**WRITTEN TASK 1**
Reproduce the passage of the patch message about the html2text base-tag fix starting with "The html2text module" and going on through "changed, 76 insertions(+)".
**WRITTEN TASK 2**
Answer these questions using the patch message about the html2text base-tag fix:
(a) Which issue number does the patch say it fixes?
(b) In which function was handling for the <base> tag added?
(c) How many files were changed, and how many insertions were made?
**WRITTEN TASK 3**
Take the patch message about the html2text base-tag fix further, picking up after its last line.

From e6d2e86af098e5c2ce40fbd5032ce837361c0c4a Mon Sep 17 00:00:00 2001
From: majiayu000 <1835304752@qq.com>
Date: Thu, 8 Jan 2026 17:16:09 +0800
Subject: [PATCH] fix: respect <base> tag when resolving relative links in
 html2text

Fixes #1680

The html2text module was ignoring the HTML <base> tag when resolving
relative links. According to HTML standards, when a document contains
a <base> tag, relative URLs should be resolved against the base URL
specified in the tag's href attribute.

Added handling for the <base> tag in handle_tag() to update self.baseurl
when encountered, ensuring subsequent relative links are resolved
correctly.

Signed-off-by: majiayu000 <1835304752@qq.com>
---
 crawl4ai/html2text/__init__.py        |  6 +++
 tests/unit/test_html2text_base_tag.py | 70 +++++++++++++++++++++++++++
 2 files changed, 76 insertions(+)

**LISTED ENTRIES**
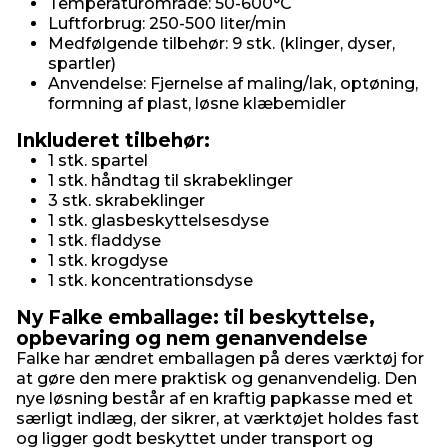
Temperaturområde: 50-600°C
Luftforbrug: 250-500 liter/min
Medfølgende tilbehør: 9 stk. (klinger, dyser,
spartler)
Anvendelse: Fjernelse af maling/lak, optøning,
formning af plast, løsne klæbemidler
Inkluderet tilbehør:
1 stk. spartel
1 stk. håndtag til skrabeklinger
3 stk. skrabeklinger
1 stk. glasbeskyttelsesdyse
1 stk. fladdyse
1 stk. krogdyse
1 stk. koncentrationsdyse
Ny Falke emballage: til beskyttelse,
opbevaring og nem genanvendelse
Falke har ændret emballagen på deres værktøj for
at gøre den mere praktisk og genanvendelig. Den
nye løsning består af en kraftig papkasse med et
særligt indlæg, der sikrer, at værktøjet holdes fast
og ligger godt beskyttet under transport og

**RESPONSE AREA 1**
The html2text module was ignoring the HTML <base> tag when resolving
relative links. According to HTML standards, when a document contains
a <base> tag, relative URLs should be resolved against the base URL
specified in the tag's href attribute.

Added handling for the <base> tag in handle_tag() to update self.baseurl
when encountered, ensuring subsequent relative links are resolved
correctly.

Signed-off-by: majiayu000 <1835304752@qq.com>
---
 crawl4ai/html2text/__init__.py        |  6 +++
 tests/unit/test_html2text_base_tag.py | 70 +++++++++++++++++++++++++++
 2 files changed, 76 insertions(+)

**RESPONSE AREA 2**
(a) #1680
(b) handle_tag()
(c) 2 files, with 76 insertions

**RESPONSE AREA 3**
 create mode 100644 tests/unit/test_html2text_base_tag.py
diff --git a/crawl4ai/html2text/__init__.py b/crawl4ai/html2text/__init__.py
index ca15b4534..fbdf7ecdc 100644
--- a/crawl4ai/html2text/__init__.py
+++ b/crawl4ai/html2text/__init__.py
@@ -400,6 +400,12 @@ def handle_tag(
             else:
                 self.quiet -= 1
 
+        if tag == "base" and start:
+            # Update baseurl from <base href="..."> tag
+            href = attrs.get("href")
+            if href:
+                self.baseurl = urlparse.urljoin(self.baseurl, href)
+
         if tag == "style":
             if start:
                 self.style += 1
diff --git a/tests/unit/test_html2text_base_tag.py b/tests/unit/test_html2text_base_tag.py
new file mode 100644
index 000000000..0f38bede9
--- /dev/null
+++ b/tests/unit/test_html2text_base_tag.py
@@ -0,0 +1,70 @@
+"""
+Test that html2text respects the <base> tag when resolving relative links.
+
+According to HTML standards, when an HTML document contains a <base> tag,
+relative links should be resolved against the URL specified in the <base>
+tag's href attribute, not the original page URL.
+
+This test uses AST parsing to verify the fix is present since the html2text
+module has internal imports that require a full package setup.
+"""
+
+import ast
+import os
+
+
+def get_function_source(filepath: str, function_name: str) -> str:
+    """Parse a Python file and extract the source of a specific function."""
+    with open(filepath, 'r') as f:
+        source = f.read()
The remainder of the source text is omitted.